In an effort to show how politically correct nonsense and evil (but I repeat myself) can get through academic peer review and be published, some academics did just that with seven papers. More are partly through the process.
A particularly funny and horrifying case is the Gender Studies journal Affilia. Adolf Hitler's Mein Kampf only needed to be translated with wording in the typical style of intersectionality theory, and it passed muster.
Another published paper, considered exemplary scholarship by the journal that published it, contains this whopper: "Dog parks are microcosms where hegemonic masculinist norms governing queering behavior and compulsory heterosexuality can be observed in a cross-species environment."
The Grievance Studies Scandal: Five Academics Respond
Now, three academics have submitted twenty spoof manuscripts to journals chosen for respectability in their various disciplines. Seven papers were accepted before the experiment stopped; more are surviving peer review. This new raid on screamingly barmy pseudo-scholarship is the Alan Sokal Opening, weaponised. Like dedicated traceurs in a Parkour-fest, the trio scrambled over the terrain of what they call Grievance Studies. And they dropped fire-crackers. One published paper proposed that dog parks are "rape-condoning spaces." Another, entitled "Our Struggle is My Struggle: Solidarity Feminism as an Intersectional Reply to Neoliberal and Choice Feminism" reworked, and substantially altered, part of Mein Kampf. The most shocking, (not published, its status is "revise and resubmit") is a "Feminist Approach to Pedagogy." It proposes "experiential reparations" as a corrective for privileged students. These include sitting on the floor, wearing chains, or being purposely spoken over. Reviewers have commented that the authors risk exploiting underprivileged students by burdening them with an expectation to teach about privilege.
Also at WSJ.
Related: Publishing Stings Find Shoddy Peer Review
Absurd Paper Accepted by Open-Access Computer Science Journal
Media World Fooled with Bogus Chocolate Diet Story
(Score: 2) by hellcat on Thursday October 04 2018, @02:31PM (5 children)
Don't get sidetracked talking about crazy guys wielding power indiscriminately.
The subject at hand is how easy it is to fool "academic" journals with garbage.
Check out this link.
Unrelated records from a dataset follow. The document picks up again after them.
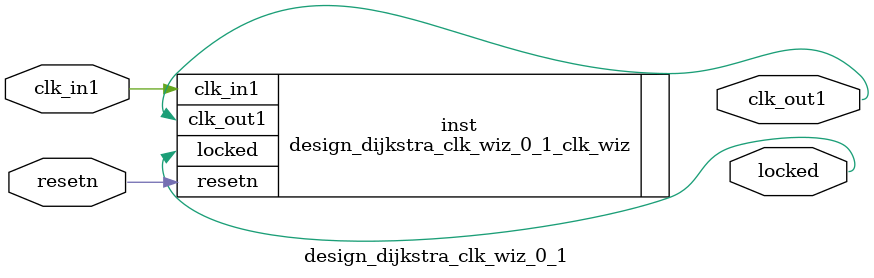
<source format=v>


`timescale 1ps/1ps

(* CORE_GENERATION_INFO = "design_dijkstra_clk_wiz_0_1,clk_wiz_v6_0_6_0_0,{component_name=design_dijkstra_clk_wiz_0_1,use_phase_alignment=true,use_min_o_jitter=false,use_max_i_jitter=false,use_dyn_phase_shift=false,use_inclk_switchover=false,use_dyn_reconfig=false,enable_axi=0,feedback_source=FDBK_AUTO,PRIMITIVE=PLL,num_out_clk=1,clkin1_period=10.000,clkin2_period=10.000,use_power_down=false,use_reset=true,use_locked=true,use_inclk_stopped=false,feedback_type=SINGLE,CLOCK_MGR_TYPE=NA,manual_override=false}" *)

module design_dijkstra_clk_wiz_0_1 
 (
  // Clock out ports
  output        clk_out1,
  // Status and control signals
  input         resetn,
  output        locked,
 // Clock in ports
  input         clk_in1
 );

  design_dijkstra_clk_wiz_0_1_clk_wiz inst
  (
  // Clock out ports  
  .clk_out1(clk_out1),
  // Status and control signals               
  .resetn(resetn), 
  .locked(locked),
 // Clock in ports
  .clk_in1(clk_in1)
  );

endmodule

</source>
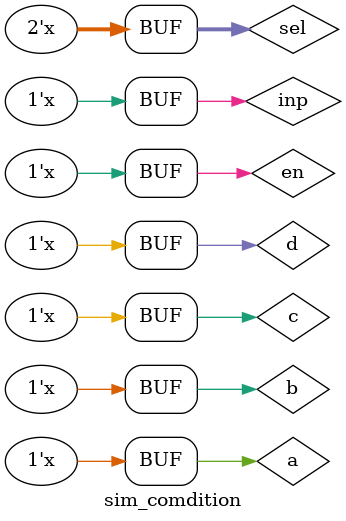
<source format=v>
module sim_comdition;
    reg inp,en,a,b,c,d;
    reg[1:0] sel;
    wire outp1,outp2;
    condition_top u0(inp,en,a,b,c,d,sel,outp1,outp2);
    initial begin
        {inp,en,a,b,c,d}=6'b00_0000;
        sel=2'b00;
    end
    always begin
        {inp,en,a,b,c,d,sel[0],sel[1]}={inp,en,a,b,c,d,sel[0],sel[1]}+1;
        #10;
    end
endmodule

</source>
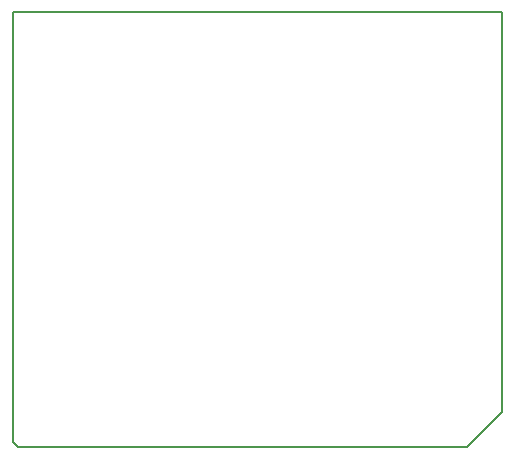
<source format=gbr>
G04*
G04 #@! TF.GenerationSoftware,Altium Limited,Altium Designer,22.4.2 (48)*
G04*
G04 Layer_Color=16711935*
%FSLAX25Y25*%
%MOIN*%
G70*
G04*
G04 #@! TF.SameCoordinates,BD52291B-EC81-4074-921C-677567915CDC*
G04*
G04*
G04 #@! TF.FilePolarity,Positive*
G04*
G01*
G75*
%ADD10C,0.00787*%
D10*
X0Y-98D02*
Y143209D01*
Y-98D02*
X1673Y-1772D01*
X151181D01*
X162795Y9843D01*
Y143209D01*
X0D02*
X162795D01*
M02*

</source>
Some academics are already trying to address the problem, though I think they are still too soft. Pun intended.
https://www.sciencemag.org/news/2018/08/generous-approach-replication-confirms-many-high-profile-social-science-findings [sciencemag.org]
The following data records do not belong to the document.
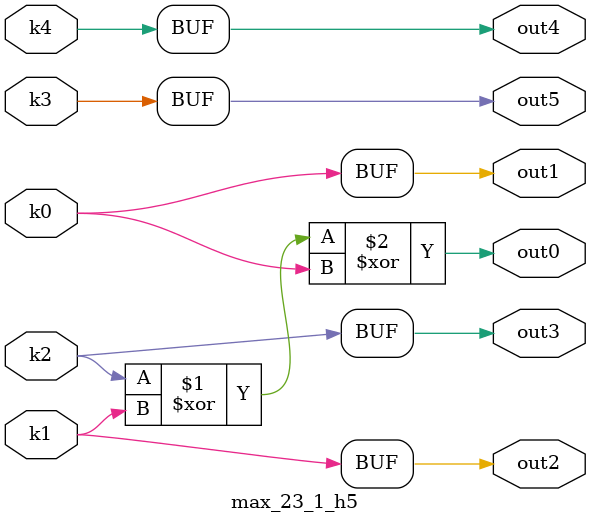
<source format=v>
module max_23_1(pi00, pi01, pi02, pi03, pi04, pi05, pi06, pi07, pi08, pi09, po0, po1, po2, po3, po4, po5);
input pi00, pi01, pi02, pi03, pi04, pi05, pi06, pi07, pi08, pi09;
output po0, po1, po2, po3, po4, po5;
wire k0, k1, k2, k3, k4;
max_23_1_w5 DUT1 (pi00, pi01, pi02, pi03, pi04, pi05, pi06, pi07, pi08, pi09, k0, k1, k2, k3, k4);
max_23_1_h5 DUT2 (k0, k1, k2, k3, k4, po0, po1, po2, po3, po4, po5);
endmodule

module max_23_1_w5(in9, in8, in7, in6, in5, in4, in3, in2, in1, in0, k4, k3, k2, k1, k0);
input in9, in8, in7, in6, in5, in4, in3, in2, in1, in0;
output k4, k3, k2, k1, k0;
assign k0 =   in2 ? in4 : (in5 ? ~in9 : ~in7);
assign k1 =   ~in3 & (in5 ? ~in8 : ~in6);
assign k2 =   ((~in4 & in0) | (in5 ? ~in9 : ~in7)) & (~in3 | (in5 ? ~in8 : ~in6)) & (~in4 | in0);
assign k3 =   ~in7 & in9;
assign k4 =   ((~in8 | in6) & (in1 | (~in9 & in7))) | (~in8 & in6);
endmodule

module max_23_1_h5(k4, k3, k2, k1, k0, out5, out4, out3, out2, out1, out0);
input k4, k3, k2, k1, k0;
output out5, out4, out3, out2, out1, out0;
assign out0 = k2 ^ k1 ^ k0;
assign out1 = k0;
assign out2 = k1;
assign out3 = k2;
assign out4 = k4;
assign out5 = k3;
endmodule

</source>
Imagine if all our soft academics could agree (including Economics and Law please) on things like fiscal policy and judicial ethics.
(Score: 0) by Anonymous Coward on Thursday October 04 2018, @02:50PM (1 child)
Since the null hypothesis is going to be wrong there is 50-50 chance a "significant effect" will be seen in the same direction (with sufficient sample size).
https://www.nature.com/articles/s41562-018-0399-z [nature.com]
So the question is whether a 62% replication rate is meaningfully better than a 50% replication rate.
(Score: 0) by Anonymous Coward on Thursday October 04 2018, @03:58PM
According to the binomial distribution: Flip a fair coin 21 times, repeat this 1 million times, and about 20% (200k) sets will contain 13 or more heads. So we fail to reject the null hypothesis that psychology research is any better than having people just come up with ideas and flip a coin to test it.
(Score: 4, Funny) by Thexalon on Thursday October 04 2018, @05:47PM (2 children)
And the open-access pay-to-publish journal standards are of course even lower, to the point where the International Journal of Advanced Computer Technology published one of my favorite academic papers of all time: Get me off Your F***ing Mailing List [stanford.edu] I have to admit I've occasionally wanted to reference it when dealing with some of the political and non-profit groups I've encountered over the years.
The only thing that stops a bad guy with a compiler is a good guy with a compiler.
(Score: 2) by bootsy on Friday October 05 2018, @10:43AM (1 child)
I love that the references are actually vaid and useful. Pure genius.
(Score: 2) by Thexalon on Friday October 05 2018, @03:33PM
Actually, my favorite features of the paper are the flow diagram and scatter plot, but yes, the references are a nice touch.
The only thing that stops a bad guy with a compiler is a good guy with a compiler.